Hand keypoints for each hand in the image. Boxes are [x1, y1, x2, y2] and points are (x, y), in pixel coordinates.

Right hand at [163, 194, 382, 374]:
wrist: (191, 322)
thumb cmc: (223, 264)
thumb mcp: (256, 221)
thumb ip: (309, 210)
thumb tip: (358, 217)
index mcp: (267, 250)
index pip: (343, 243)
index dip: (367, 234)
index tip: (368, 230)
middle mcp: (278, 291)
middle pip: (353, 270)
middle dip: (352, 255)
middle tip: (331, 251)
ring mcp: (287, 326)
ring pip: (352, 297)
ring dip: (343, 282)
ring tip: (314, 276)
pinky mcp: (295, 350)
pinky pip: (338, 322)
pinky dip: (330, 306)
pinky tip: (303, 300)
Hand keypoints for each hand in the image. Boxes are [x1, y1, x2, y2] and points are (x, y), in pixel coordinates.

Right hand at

...

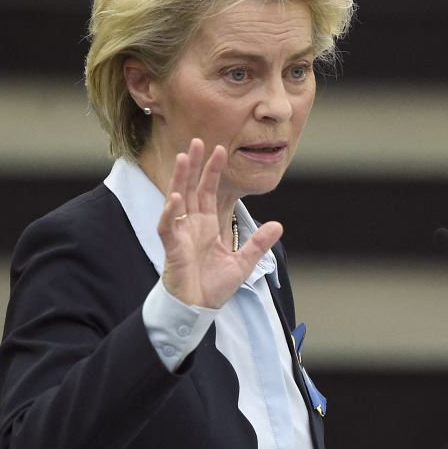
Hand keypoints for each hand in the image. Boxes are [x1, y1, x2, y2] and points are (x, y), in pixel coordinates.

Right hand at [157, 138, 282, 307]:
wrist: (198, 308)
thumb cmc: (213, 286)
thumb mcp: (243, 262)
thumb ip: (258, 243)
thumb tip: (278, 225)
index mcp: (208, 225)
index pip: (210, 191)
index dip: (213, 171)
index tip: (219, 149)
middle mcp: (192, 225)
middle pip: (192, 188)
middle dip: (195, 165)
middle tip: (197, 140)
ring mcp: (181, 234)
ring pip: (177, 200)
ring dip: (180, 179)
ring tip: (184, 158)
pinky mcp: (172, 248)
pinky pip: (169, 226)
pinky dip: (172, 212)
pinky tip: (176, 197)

> What is expected: Which lines above hold the string "thumb"? Copy each of them.

> Written response:
thumb cmc: (223, 264)
thumb mcp: (256, 221)
thumb ip: (309, 210)
thumb tip: (358, 217)
thumb cmc: (213, 286)
thumb mcp: (243, 262)
thumb ip: (258, 243)
thumb tip: (278, 225)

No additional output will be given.